As discussed above, the Army has not determined that an equivalent stand cannot be used. It has simply determined that Purdy does not yet possess such a test stand, and that there is insufficient time for the protester to modify and test such a stand and to meet the urgent delivery schedule. It has also determined that only Sikorsky, which does possess a test stand that is apparently identical to those specified with the exception of the part number (which were manufactured by Sikorsky), can meet the requirement. Since Purdy does not even have an equivalent test stand, the Army's allowance of Sikorsky to use an "equivalent" stand provides no basis for us to question the order. American Mut. Protective Bureau, Inc., B-229967, Jan. 22, 1988, 88-1 CPD Para. 65.

The protest is denied.

1. A DMWR is essentially a government-furnished instruction manual which describes the operations, procedures, and practices required to overhaul and repair a particular item. A DMWR sometimes requires special tooling/test equipment to accomplish the overhaul. Unless the tooling is governmentfurnished, a contractor must provide it, and the government must test the tooling to ensure that it meets the required testing parameters.

2. According to Army Regulation 385-40, para. 4-6, a Class B accident involves either property damage and personnel injuries of more than $100,000 but less than $500,000, or an injury resulting in permanent partial disability or hospitalization of five or more personnel in a single occurrence.

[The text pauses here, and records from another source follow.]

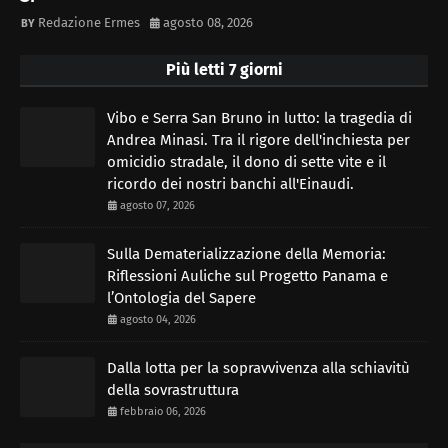
Redazione Ermes
agosto 08, 2026
Più letti 7 giorni
Vibo e Serra San Bruno in lutto: la tragedia di
Andrea Minasi. Tra il rigore dell'inchiesta per
omicidio stradale, il dono di sette vite e il
ricordo dei nostri banchi all'Einaudi.
agosto 07, 2026
Sulla Dematerializzazione della Memoria:
Riflessioni Auliche sul Progetto Panama e
l’Ontologia del Sapere
agosto 04, 2026
Dalla lotta per la sopravvivenza alla schiavitù
della sovrastruttura
febbraio 06, 2026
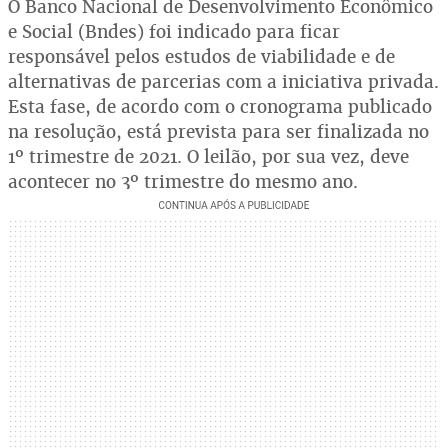
O Banco Nacional de Desenvolvimento Econômico
e Social (Bndes) foi indicado para ficar
responsável pelos estudos de viabilidade e de
alternativas de parcerias com a iniciativa privada.
Esta fase, de acordo com o cronograma publicado
na resolução, está prevista para ser finalizada no
1º trimestre de 2021. O leilão, por sua vez, deve
acontecer no 3º trimestre do mesmo ano.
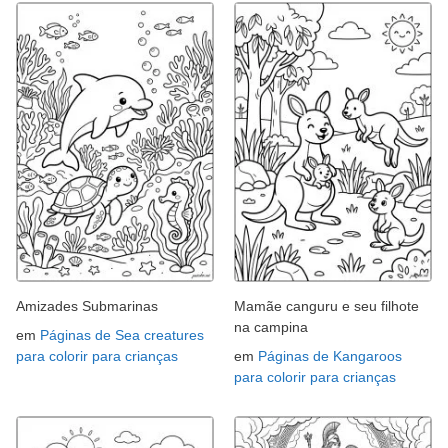
Amizades Submarinas
Mamãe canguru e seu filhote
na campina
em
Páginas de Sea creatures
para colorir para crianças
em
Páginas de Kangaroos
para colorir para crianças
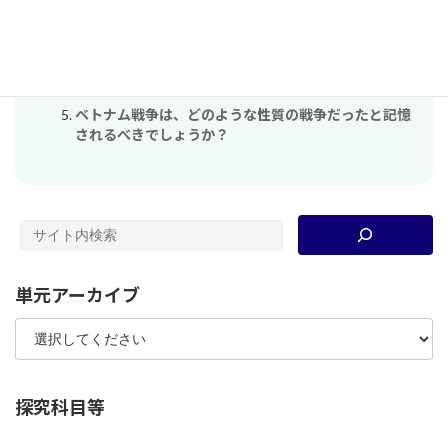
て権力を握ったのだろうか？
戦争っていけないことじゃなかったの？
凄まじい被害の大戦を、なぜドイツの人々は受け入れ
たのか？
ベトナム戦争は、どのような性質の戦争だったと記憶
されるべきでしょうか？
単元アーカイブ
探究科目等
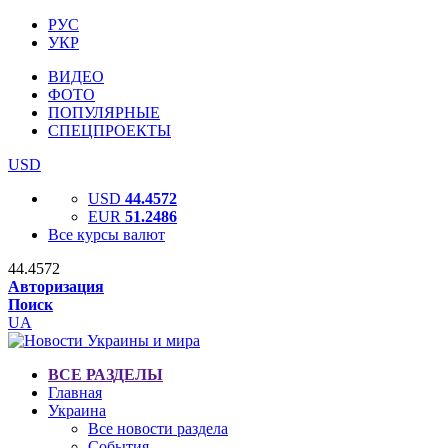
РУС
УКР
ВИДЕО
ФОТО
ПОПУЛЯРНЫЕ
СПЕЦПРОЕКТЫ
USD
USD
44.4572
EUR
51.2486
Все курсы валют
44.4572
Авторизация
Поиск
UA
ВСЕ РАЗДЕЛЫ
Главная
Украина
Все новости раздела
События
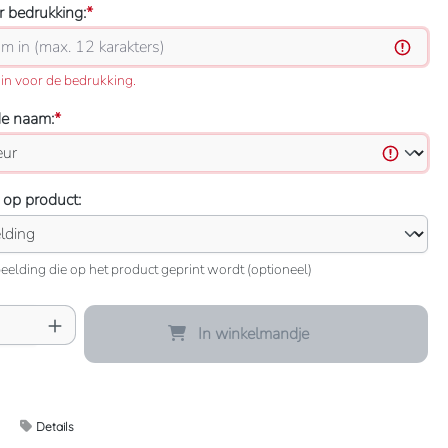
 bedrukking:
*
in voor de bedrukking.
de naam:
*
 op product:
eelding die op het product geprint wordt (optioneel)
oeveelheid: Voer de gewenste hoeveelheid 
In winkelmandje
Details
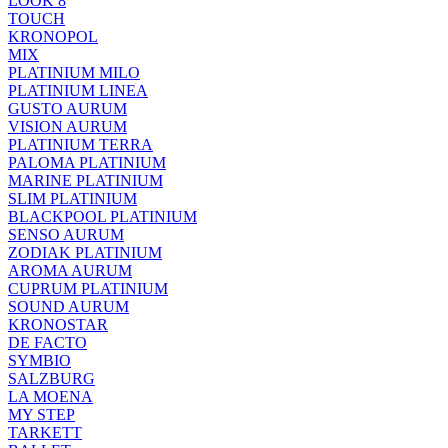
LOOK 8
TOUCH
KRONOPOL
MIX
PLATINIUM MILO
PLATINIUM LINEA
GUSTO AURUM
VISION AURUM
PLATINIUM TERRA
PALOMA PLATINIUM
MARINE PLATINIUM
SLIM PLATINIUM
BLACKPOOL PLATINIUM
SENSO AURUM
ZODIAK PLATINIUM
AROMA AURUM
CUPRUM PLATINIUM
SOUND AURUM
KRONOSTAR
DE FACTO
SYMBIO
SALZBURG
LA MOENA
MY STEP
TARKETT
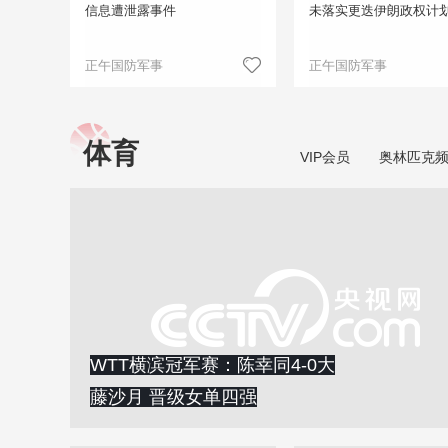
信息遭泄露事件
未落实更迭伊朗政权计
正午国防军事
正午国防军事
体育
VIP会员
奥林匹克
WTT横滨冠军赛：陈幸同4-0大
藤沙月 晋级女单四强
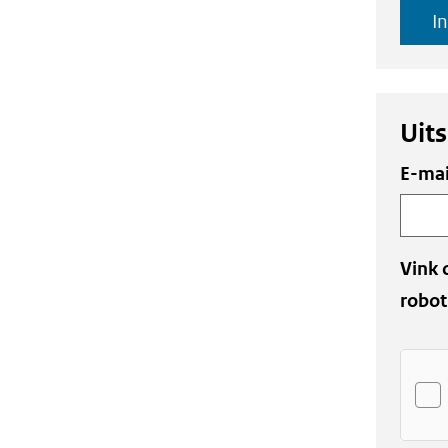
I
Uits
Uw
E-mai
gegev
Vink 
robot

3. For example, gearboxes in use for less than 800 hours are to be removed within the next 100 hours.

4. Despite Purdy's arguments to the contrary, it is not clear that Purdy's price would actually be substantially lower than Sikorsky's. Purdy's argument is based on a comparison of its quoted unit price with the not-to-exceed unit price quoted by Sikorsky, which is to be negotiated downward. Purdy's comparison is also misleading since its stated unit price does not include the "contractor acquired property" and scrap line item costs in its quote; if those line items were included in Purdy's price, its unit price would be more than $15,000. Further, Sikorsky's last negotiated unit price under its BOA was less than $9,000; thus, once the Sikorsky price is definitized under the BOA, it will not necessarily be significantly higher, and may, in fact, be lower than that quoted by Purdy.

5. Although Purdy asserts that this third test stand is owned by the government and therefore must be made available, there is no evidence which supports this assertion.

6. The Army advises that it is contemplating revision of the DMWR to expressly include equivalent test stands before use in a competitive follow-on procurement.